How to get the most out of Reach RS3’s tilt compensation?

Reach RS3 with tilt compensation allows you to collect data faster, easier, and with greater precision without having to constantly look at the bubble level and adjust the survey pole, saving you time and energy.

Let’s take a closer look at what’s behind the tilt compensation feature and how to get the most out of it.

Get started right away

To help you get started with tilt compensation without effort, we’ve reduced the number of steps to a minimum. Each Reach RS3 unit is individually calibrated at the factory to determine the installation offsets for the IMU sensor that is at the heart of tilt compensation, and is shipped with the sensor already enabled.

All you need to do is establish the RTK connection, get FIX, and orient the IMU sensors in space by rotating the receiver for a few seconds or simply walking with it.

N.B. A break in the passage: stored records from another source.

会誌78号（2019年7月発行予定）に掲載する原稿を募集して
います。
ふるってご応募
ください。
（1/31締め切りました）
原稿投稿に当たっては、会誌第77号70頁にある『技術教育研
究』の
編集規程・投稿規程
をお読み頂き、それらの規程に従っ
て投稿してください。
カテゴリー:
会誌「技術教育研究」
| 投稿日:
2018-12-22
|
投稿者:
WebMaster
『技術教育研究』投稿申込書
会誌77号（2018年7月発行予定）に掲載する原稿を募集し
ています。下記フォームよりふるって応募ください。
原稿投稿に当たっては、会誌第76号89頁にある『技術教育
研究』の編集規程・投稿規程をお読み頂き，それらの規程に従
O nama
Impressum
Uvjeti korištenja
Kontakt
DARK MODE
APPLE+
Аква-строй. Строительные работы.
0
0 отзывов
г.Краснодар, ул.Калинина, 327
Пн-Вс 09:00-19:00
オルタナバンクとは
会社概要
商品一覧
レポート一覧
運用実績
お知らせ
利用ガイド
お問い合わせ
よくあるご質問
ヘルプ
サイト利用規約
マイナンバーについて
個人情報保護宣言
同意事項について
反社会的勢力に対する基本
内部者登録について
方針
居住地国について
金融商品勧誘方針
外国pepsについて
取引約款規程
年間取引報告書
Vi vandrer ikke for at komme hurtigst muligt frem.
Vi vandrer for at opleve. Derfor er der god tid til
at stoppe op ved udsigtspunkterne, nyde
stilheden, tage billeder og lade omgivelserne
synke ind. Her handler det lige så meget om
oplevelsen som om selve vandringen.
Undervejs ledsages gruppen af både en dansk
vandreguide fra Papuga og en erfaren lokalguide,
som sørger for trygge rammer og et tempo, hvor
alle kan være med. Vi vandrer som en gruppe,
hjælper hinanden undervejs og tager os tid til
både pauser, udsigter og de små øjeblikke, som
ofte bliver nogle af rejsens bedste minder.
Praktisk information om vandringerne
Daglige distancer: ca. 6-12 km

To make the whole process even easier, Emlid Flow provides the onboarding series when connecting to the receiver and gives you hints in the status bar. You can learn more about the tilt initialization procedure and measuring data with enabled tilt compensation in Docs.

Achieve precise results at large angles

Like all the previous models, Reach RS3 continues delivering precise results in the field, but this time at large tilt angles. If you check the specification, you will see the tilt compensation precision that equals to “RTK + 2 mm + 0.3 mm/°”. For example, if you work on a 1 km baseline and tilt the receiver to 30º, the precision will be less than 2 cm assuming good satellite geometry, stable corrections from your base station, and a clear view of the sky.

Note that the tilt compensation precision is calculated for the industry standard pole height of 1.8 m, otherwise the tilt-related error will be much higher. See for yourself: using a 2.5 m pole will increase the error by 30%.

Forget about electromagnetic interference

We also equipped the receiver with the IMU sensor, which is immune to electromagnetic interference. It simply doesn’t have a magnetometer, which usually accumulates errors from being affected by metallic objects, electronic devices, vehicles, etc. You no longer need to worry about possible sources of interference to get precise results.

Optimize your workflow

With tilt compensation, we tried to make things as simple as possible and support the workflow you always had with minimal effort on your part. Here are some recommendations to help you get the best results when working with tilt compensation:

  1. Pay attention to your survey pole:

    • Make sure it is designed for GNSS receivers and has a proper scale, otherwise the real height may be different as in the case of a prism pole.
    • Check its condition: any deformation will reduce the precision of the measured data.
    • Be sure to specify the correct height of your survey pole. Unlike typical data measurements, those using tilt compensation will result in not only a height error but also a position error.
  2. Watch the stability of your RTK connection. Any RTK-related errors will have a direct effect on the tilt compensation.

  3. Do instantaneous measurements or average for less than 5 seconds instead of averaging points for longer periods with a help of a bipod. Motion helps the IMU to deliver the highest precision, otherwise, it might result in lower precision.